Handsome, intelligent and the always the consummate gentleman, Ted Bundy wore a convincing mask, never revealing what evil lurked within. Considered one of the most notorious mass-murderers in history -- ranking up there with Jeffrey Dahmer, John Wayne Gacy and Albert DeSalvo -- Bundy employed a mixed bag of tricks to entice and entrap the 30+ victims he brutally tortured, raped and ultimately killed (Axthelm & Ryan, 1989).
Popular crime writer Ann Rule penned a personal account of the time she spent working with Bundy at a suicide prevention and crisis hotline. Her book, entitled The Stranger Beside Me, details her experiences while she was a student at the University of Washington, majoring in abnormal psychology.
Most shocking of all, however, was the fact that Rule had already been contracted to write a book on the "Ted" murders, not knowing the subject of her research was sitting right next to her nearly every day (96.08seltzer4.html).
I. Childhood Indications Kids will be kids, except when they hurt, torture or kill animals. That, say behaviorists, is one of the significant indications of underlying psychological trouble. Bundy, along with murderer Charlie Manson, Jeffrey Dahmer and most other killers of this sort, began their torturous abuse on animals. The evidence that childhood animal abuse ultimately leads to adulthood crimes is irrefutable.
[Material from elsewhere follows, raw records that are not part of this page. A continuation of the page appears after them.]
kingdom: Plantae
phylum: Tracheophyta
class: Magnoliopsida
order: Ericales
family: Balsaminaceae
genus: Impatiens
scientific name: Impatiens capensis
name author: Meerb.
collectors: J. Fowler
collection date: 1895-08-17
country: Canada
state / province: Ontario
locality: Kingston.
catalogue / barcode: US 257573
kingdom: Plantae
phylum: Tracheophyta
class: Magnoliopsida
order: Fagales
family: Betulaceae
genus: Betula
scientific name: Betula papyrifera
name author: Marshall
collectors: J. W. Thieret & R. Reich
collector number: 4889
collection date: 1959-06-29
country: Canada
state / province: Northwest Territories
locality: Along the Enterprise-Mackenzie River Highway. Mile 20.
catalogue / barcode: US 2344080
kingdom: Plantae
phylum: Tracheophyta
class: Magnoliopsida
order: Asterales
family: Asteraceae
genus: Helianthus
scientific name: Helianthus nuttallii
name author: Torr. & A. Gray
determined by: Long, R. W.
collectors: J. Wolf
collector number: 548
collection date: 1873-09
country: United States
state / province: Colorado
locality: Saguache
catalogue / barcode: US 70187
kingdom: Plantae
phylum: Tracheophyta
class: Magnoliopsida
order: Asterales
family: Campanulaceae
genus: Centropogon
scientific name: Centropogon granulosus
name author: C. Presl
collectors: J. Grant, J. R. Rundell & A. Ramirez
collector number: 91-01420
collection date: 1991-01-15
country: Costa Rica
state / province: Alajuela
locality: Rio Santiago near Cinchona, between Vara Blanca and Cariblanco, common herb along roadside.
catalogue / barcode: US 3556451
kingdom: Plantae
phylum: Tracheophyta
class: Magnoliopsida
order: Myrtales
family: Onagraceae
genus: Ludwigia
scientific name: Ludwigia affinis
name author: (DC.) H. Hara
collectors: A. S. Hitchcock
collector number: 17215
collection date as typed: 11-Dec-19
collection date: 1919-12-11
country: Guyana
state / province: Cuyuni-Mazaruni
Senator Ed Perlmutter, who sponsored a bill to stiffen the punishment of animal cruelty charges, has no doubt that animal cruelty is linked with "much more serious crimes" (Sanko, 1997; 38A) later in life. It is as though the animals act as practice tools until the time is right to graduate up to humans. But with the help of new laws currently being passed in several states, law enforcement is now taking a closer look at the connection (Capuzzo, 1996).